Packages and Components
Hi there. So far all the demos that we've done were single file, and they were fairly simple. So the goal of this module is to talk about what happens when you have a larger project. How do you organize your code to make the whole project understandable and manageable? So the goal of this project is for us to learn how to organize the code better, but we're also going to take a look at how to actually use third party packages, and there's one particular package that we're actually going to discuss in depth. So here's what we're going to see in this particular module. First of all, we'll talk about the IEEE Library, and the standard logic type, which is very important, and is actually used all over the place instead of things like bit and bit vector that we've been using so far. Then we'll take a look at packages and libraries generally, and we're actually going to learn how to make our own library, which we'll do in the demo part. Then we're going to talk about components and port maps. This is important for arranging multi-level designs in your FPGA. This way you can use entities inside architectures, and you can build a fairly complicated architecture out of simple building blocks. Then we'll take a look at the generate statement, and this is something that actually helps us put several elements of the same type, for example, into our architecture, and finally, we're going to do a demo where we'll actually use all this knowledge to build something which involves both packages as well as components.

Debugging and Analysis
Hi there, and welcome to the last module of this course. Now in this module we're not going to program anymore. Instead, we're going to take a look at simulation and debugging.

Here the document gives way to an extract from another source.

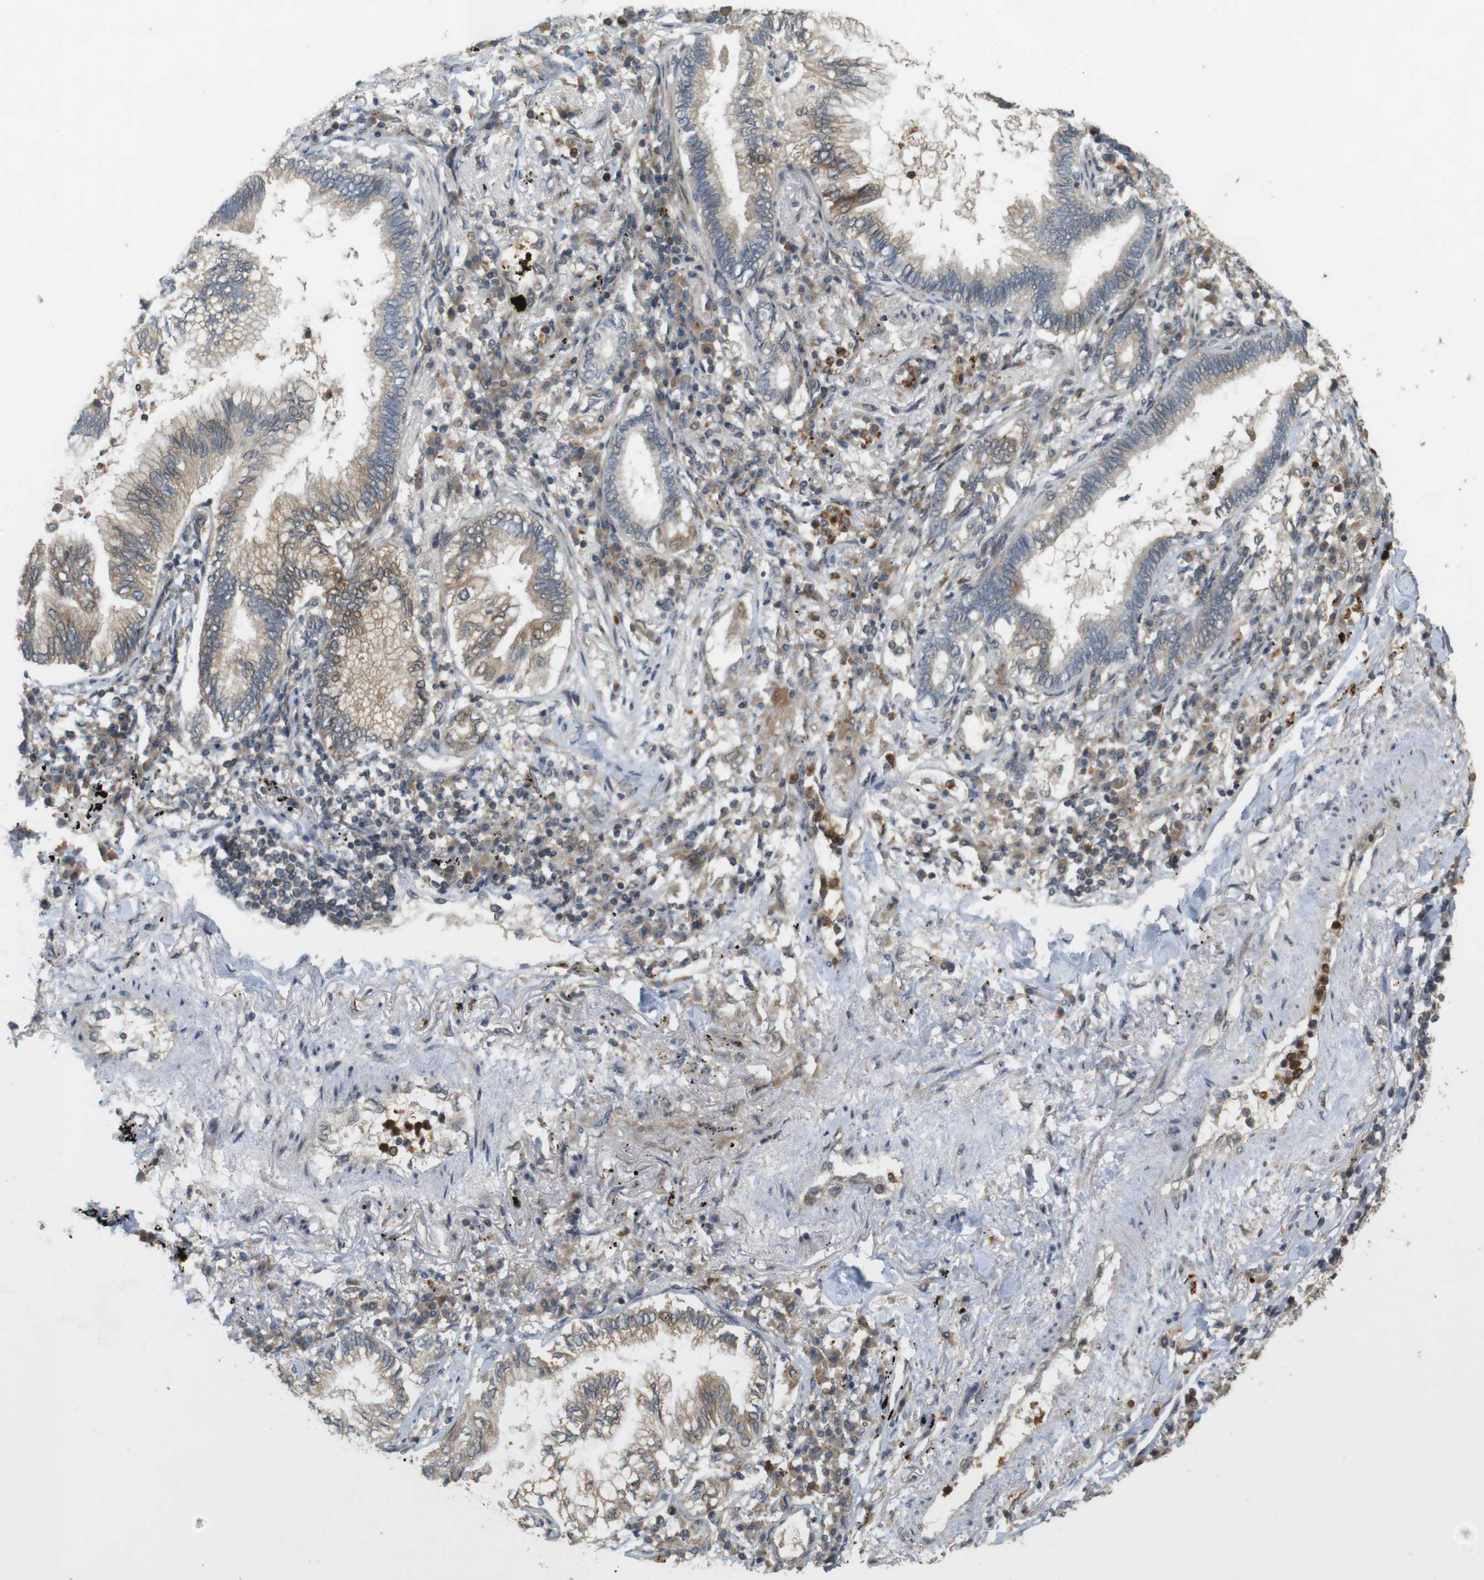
{"staining": {"intensity": "moderate", "quantity": "25%-75%", "location": "cytoplasmic/membranous"}, "tissue": "lung cancer", "cell_type": "Tumor cells", "image_type": "cancer", "snomed": [{"axis": "morphology", "description": "Normal tissue, NOS"}, {"axis": "morphology", "description": "Adenocarcinoma, NOS"}, {"axis": "topography", "description": "Bronchus"}, {"axis": "topography", "description": "Lung"}], "caption": "Lung cancer (adenocarcinoma) tissue displays moderate cytoplasmic/membranous positivity in about 25%-75% of tumor cells, visualized by immunohistochemistry.", "gene": "TMX3", "patient": {"sex": "female", "age": 70}}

So the goal of this module is for you to learn how to use the tools, which are provided by Altera, to find and correct different errors in your designs, and there are two specific tools that we're going to discuss. First of all, we'll take a look at ModelSim, which allows you to simulate the code that you write without actually having a physical hardware device, so you can simply feed your code into a simulator, which then gives you the waveforms as if it was executing on the actual FPGA, and then the next part is we're going to take a look at the SignalTap Logic Analyzer. Now this is something which does require compilation, and does require actual hardware, but it lets you monitor what's happening on your FPGA while sitting at your computer.